■ Brief ■
Repeat all of the records exactly, leaving out the pictures.

Exercise material START

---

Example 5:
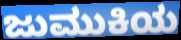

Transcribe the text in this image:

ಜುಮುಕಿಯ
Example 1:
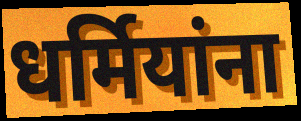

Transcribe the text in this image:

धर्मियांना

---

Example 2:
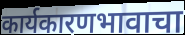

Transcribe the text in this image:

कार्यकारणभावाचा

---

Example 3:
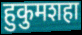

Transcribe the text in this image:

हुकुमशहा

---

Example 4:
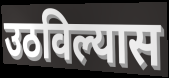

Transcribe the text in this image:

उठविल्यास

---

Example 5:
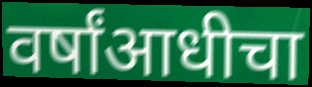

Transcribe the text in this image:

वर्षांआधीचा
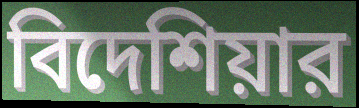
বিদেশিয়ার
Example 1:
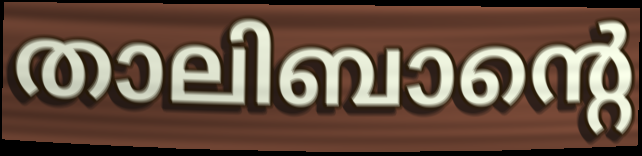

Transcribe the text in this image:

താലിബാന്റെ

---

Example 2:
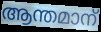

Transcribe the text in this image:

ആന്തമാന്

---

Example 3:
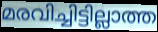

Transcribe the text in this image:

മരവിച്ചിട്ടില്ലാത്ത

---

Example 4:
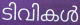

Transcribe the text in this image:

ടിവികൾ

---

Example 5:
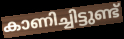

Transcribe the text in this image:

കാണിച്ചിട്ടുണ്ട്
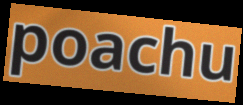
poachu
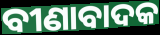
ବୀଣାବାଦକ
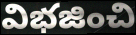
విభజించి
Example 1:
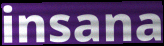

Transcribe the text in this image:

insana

Exercise material END

■ Problem solution ■
---

Example 5:

Transcribe the text in this image:

ಜುಮುಕಿಯ
Example 1:

Transcribe the text in this image:

धर्मियांना

---

Example 2:

Transcribe the text in this image:

कार्यकारणभावाचा

---

Example 3:

Transcribe the text in this image:

हुकुमशहा

---

Example 4:

Transcribe the text in this image:

उठविल्यास

---

Example 5:

Transcribe the text in this image:

वर्षांआधीचा
বিদেশিয়ার
Example 1:

Transcribe the text in this image:

താലിബാന്റെ

---

Example 2:

Transcribe the text in this image:

ആന്തമാന്

---

Example 3:

Transcribe the text in this image:

മരവിച്ചിട്ടില്ലാത്ത

---

Example 4:

Transcribe the text in this image:

ടിവികൾ

---

Example 5:

Transcribe the text in this image:

കാണിച്ചിട്ടുണ്ട്
poachu
ବୀଣାବାଦକ
విభజించి
Example 1:

Transcribe the text in this image:

insana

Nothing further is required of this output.